As we ascended the hill, an extraordinary view opened before us: the countryside seemed so fertile and well-cultivated as I had never before seen in Italy‘.
[Thomas Graham Jackson]
The Marche Region still retains an extraordinary wealth of historical gardens. Some of these are public and are therefore open to visitors for a few months of the year; others are still in private hands. The latter are very obvious evidence of the high level of culture and refinement attained in Marchesan life over the course of the centuries.

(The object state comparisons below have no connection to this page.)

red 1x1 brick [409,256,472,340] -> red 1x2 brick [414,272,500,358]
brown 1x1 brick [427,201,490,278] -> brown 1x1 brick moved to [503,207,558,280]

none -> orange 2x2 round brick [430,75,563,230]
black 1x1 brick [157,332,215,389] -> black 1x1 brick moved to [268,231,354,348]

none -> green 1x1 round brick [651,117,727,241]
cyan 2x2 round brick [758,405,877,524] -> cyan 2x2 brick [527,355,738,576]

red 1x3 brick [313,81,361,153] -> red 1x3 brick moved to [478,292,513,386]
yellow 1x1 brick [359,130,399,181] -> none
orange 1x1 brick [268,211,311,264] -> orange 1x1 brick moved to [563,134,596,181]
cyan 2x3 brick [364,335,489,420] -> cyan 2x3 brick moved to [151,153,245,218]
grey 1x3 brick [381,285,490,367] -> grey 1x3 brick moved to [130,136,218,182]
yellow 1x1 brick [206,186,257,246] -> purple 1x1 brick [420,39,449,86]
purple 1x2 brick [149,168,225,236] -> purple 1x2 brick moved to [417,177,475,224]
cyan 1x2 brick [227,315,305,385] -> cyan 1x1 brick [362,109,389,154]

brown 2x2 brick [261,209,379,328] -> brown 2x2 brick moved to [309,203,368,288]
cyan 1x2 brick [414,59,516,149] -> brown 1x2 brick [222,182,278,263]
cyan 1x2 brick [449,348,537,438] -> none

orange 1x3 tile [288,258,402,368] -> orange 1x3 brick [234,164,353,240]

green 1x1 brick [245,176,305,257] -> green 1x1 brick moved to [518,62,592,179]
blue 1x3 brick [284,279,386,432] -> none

Ia all undoubtedly began with the hanging garden commisioned by the Duke of Montefeltro in the Ducal Palace of Urbino. Afterwards, the spread of cultivated areas in the noble Villas was great indeed: Villa Imperiale and Villa Caprile between 1600 and 1700. Villa Bonaccorsi, Villa Montegallo, Villa La Pieve e Villa Sgariglia between 1700 and 1800. Last of all, Villa Collio and Villa Seghetti Panichi were developed as landscaped gardens of the 19th Century. An influential charactristic of the Region is the unique microclimate that originates at the mouth of the river Tronto in the Piceno Province. In the area between the Sibillini Mountains and the Adriatic Coast the air, the humidity and special half seasons give rise to a spectacular growth of palms, oleanders and succulents of rare beauty.
Though the routes made availble by Le Marche Segrete it is possible to visit the old garden in the coutyard of Palazzo Dalla Casapiccola in Recanati that looks onto the Colle dell’Infinito or the 18th Century garden of Villa La Pieve in Macerata, with its precious lemon-houses, fastigeate cypresses and beds of perfumed myrtles, wild lavender and thyme.
There are also, the splendid 18th Century esoteric garden of Villa Sgariglia at Grottammare, rich in statuary, obeliscs and fountains, and the landscaped gardens of the Borgo Storico Seghetti Panichi at Castel di Lama, designed by the famous architect and botanist Ludovico Winter, who introduced exotic plants in the outdoors.